Russia’s space programme has had a bad recent run, with an unmanned International Space Station (ISS) resupply ship left spinning out of control, the failure of an experimental military launcher and the apparent cancellation of a super-heavy-lift rocket programme owing to swingeing budget cuts.

Federal space agency Roscosmos looks set to lose 35% of its budget over the next 10 years, with spending cut over the decade to about Rb2 trillion ($37.7 billion), according to a Reuters report carried by The Moscow Times. Lost in those cuts will be a super-heavy-lift rocket programme – and Russian plans to orbit its own space station from 2023 may also be in doubt.

Russia’s government is facing a financial squeeze and looming recession, with low crude prices hitting oil revenues and Western sanctions laid down over the crisis in Ukraine starting to bite.

A Progress mission to resupply the ISS went irretrievably wrong soon after launch on 28 April, when navigational antenna failed to deploy – leaving Russian ground controllers unable to command the ship. Meanwhile, the US Air Force Joint Space Operations Center at Vandenberg AFB reported that its radar had “observed 44 pieces of debris in the vicinity of the resupply vehicle and its upper stage rocket body”.

A launch failure on 22 April saw a 9.6t “experimental solid-fuel rocket carrying metrical equipment” clear the pad at Plesetsk spaceport, inside the Arctic Circle. It then “strayed off trajectory” and crashed to the ground with no injuries, according to state news agency Tass.

Progress approaching ISS c NASA

A successful Progress approach to ISS

NASA

But while occasional failures are to be expected, the budget cuts pose a real crisis for Russia’s space programme. Roscosmos could not be reached to elaborate, but the launcher in question would appear to be the heaviest version of a modular system called Angara, which is intended to replace the failure-prone Proton. In December 2014, the Angara A5 – capable of lifting 25t to low-Earth orbit – made a successful maiden flight from Plesetsk. The smallest variant in the family, Angara 1.2PP, flew five months earlier. A 35t variant was also planned.

AMBITIONS

Very heavy launch capability has become a key element in Russia’s space policy. The nation has been building a new launch complex in the east of the country, at Vostochny, with the intention of hosting operations that currently fly from Baikonur in Kazakhstan – the launch site for Sputnik, Yuri Gagarin and, currently, all astronauts travelling to the ISS. As the most southerly site in the old USSR and surrounded by sparsely-inhabited terrain, Baikonur was an obvious choice for rocket launches, which are ideally carried out as near as possible to the equator to gain energy from the Earth’s rotation.

Vostochny is not so well situated, but offers the security advantages of being inside Russia.

The 25t Angara 5 may be sufficient to push satellites to the highest geostationary orbits. However, plans to fly Angara from Vostochny later this year – with manned Soyuz flights expected from 2018 – look to be in doubt. Construction has been dogged by stoppages, with some workers reportedly on hunger strike, unpaid for months by a contractor in financial difficulty. Tass also cites reports that claim Rb50 million has been embezzled from the project.

The budget situation also casts uncertainty over Russia’s long-term participation in the ISS. The USA has declared its intention to extend its financial support for the station to 2024, and partners Europe, Russia, Canada and Japan are considering following suit; the current agreement runs out in 2020.

But NASA is understood to be making contingency plans for Russia’s outright withdrawal from the ISS – which at an extreme could mean that it detaches its modules and uses them to start its own station. It has talked of launching new modules later this decade, and possibly holding them in orbit as building blocks for a Russian station of the 2020s, rather than attaching them to the ISS.

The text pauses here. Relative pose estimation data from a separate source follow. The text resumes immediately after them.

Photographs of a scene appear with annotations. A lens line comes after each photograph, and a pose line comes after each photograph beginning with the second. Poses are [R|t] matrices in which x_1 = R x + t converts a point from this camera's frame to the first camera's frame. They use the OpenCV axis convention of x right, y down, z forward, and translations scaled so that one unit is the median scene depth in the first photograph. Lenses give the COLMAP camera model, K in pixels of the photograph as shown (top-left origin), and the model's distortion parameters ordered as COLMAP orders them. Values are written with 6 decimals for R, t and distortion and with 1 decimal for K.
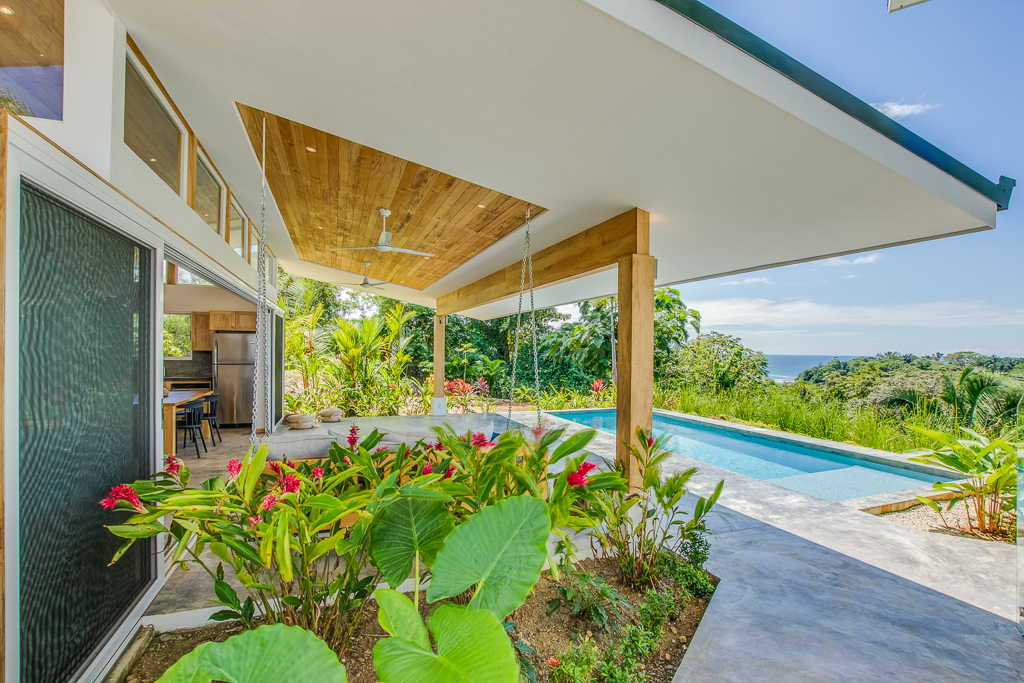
lens RADIAL K [[469.2, 0, 512.0], [0, 469.2, 349.1], [0, 0, 1]] dist [-0.024314, 0.001453]
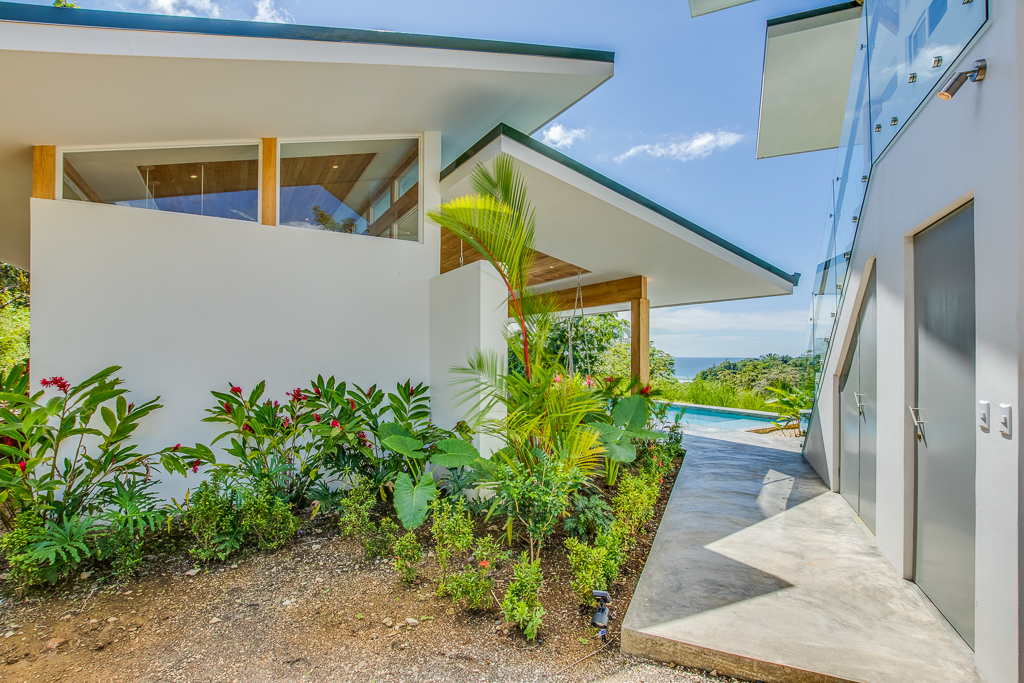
lens RADIAL K [[469.2, 0, 512.0], [0, 469.2, 349.1], [0, 0, 1]] dist [-0.024314, 0.001453]
pose [[0.984039, -0.007220, 0.177807, -0.483990], [0.009106, 0.999911, -0.009794, 0.021281], [-0.177720, 0.011257, 0.984017, -0.663330]]
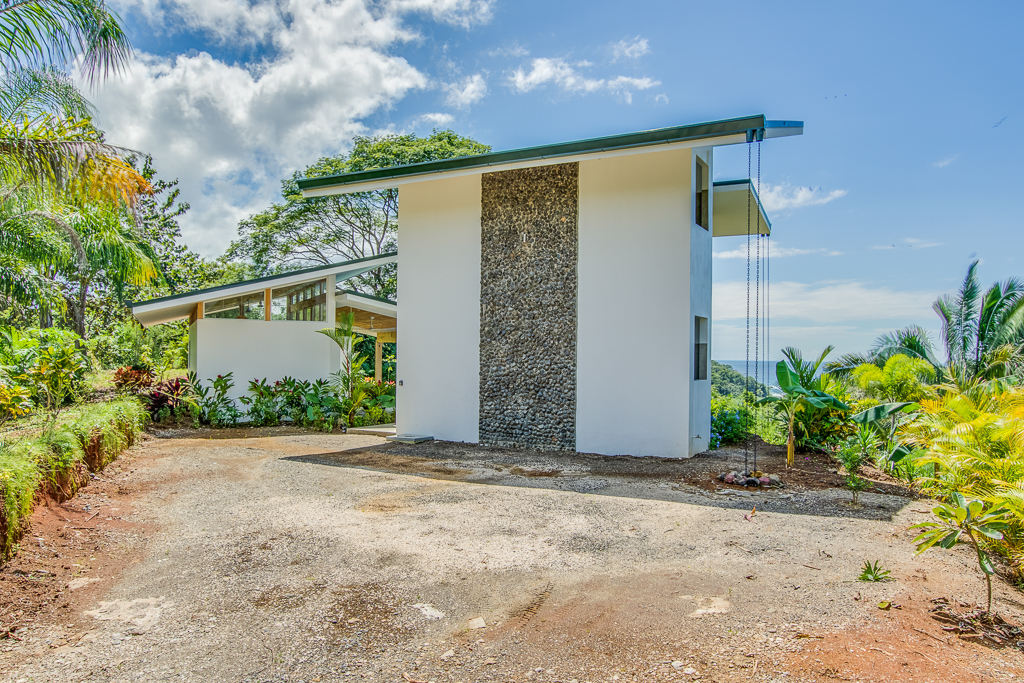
lens RADIAL K [[689.3, 0, 511.8], [0, 689.3, 362.0], [0, 0, 1]] dist [-0.014286, 0.000516]
pose [[0.994052, -0.001350, 0.108899, 0.155405], [0.000361, 0.999959, 0.009094, -0.052110], [-0.108907, -0.009000, 0.994011, -3.705025]]
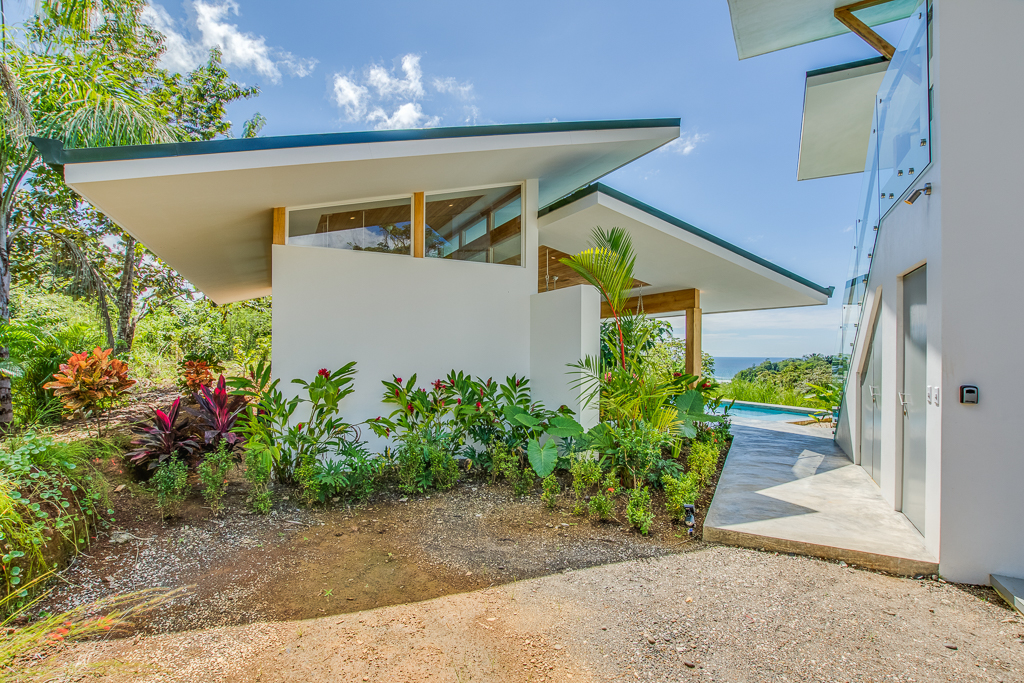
lens RADIAL K [[473.3, 0, 511.8], [0, 473.3, 349.2], [0, 0, 1]] dist [-0.023327, 0.000580]
pose [[0.993713, -0.003403, 0.111904, -0.701292], [0.004198, 0.999968, -0.006864, 0.014858], [-0.111877, 0.007290, 0.993695, -0.963383]]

Confusing the issue, Russia announced in March that it has agreed to work with the USA on a new station after the current one reaches the end of its life – as far off as 2028, from a pure engineering perspective – but the USA made no corresponding declaration.

MARS

In any case, US interest in a space station beyond 2024 must be called into doubt. NASA is basing its budget planning for a mid-2030s manned mission to Mars on the assumption that money freed by a winding-down of the ISS in the early to mid-2020s would assist preparatory work.

NASA is relentlessly publicising its development of a deep-space-capable manned launch system, as well as an asteroid capture mission planned for the 2020s and research into space medicine and astronaut physiology, as steps on a “journey to Mars”. But quite apart from the daunting technological challenges of keeping a crew alive and supplied on a minimum 18-month round trip, money is a major obstacle. The agency is less publicly insisting that any Mars mission depends on the participation of many international partners, a challenge underscored by the difficulties of reaching agreement even to fund the ISS through 2024. Russian space austerity would only exacerbate that challenge.

NASA’s annual budget has stood at a little more than $17 billion for years now, from which it funds a wide range of space missions as well as aeronautics research. The agency is making no estimates of the cost of a Mars programme, assumed to launch in 2035, but for comparison the ISS is estimated to have consumed some $150 billion from all partners in the 30 years since conceptual work began.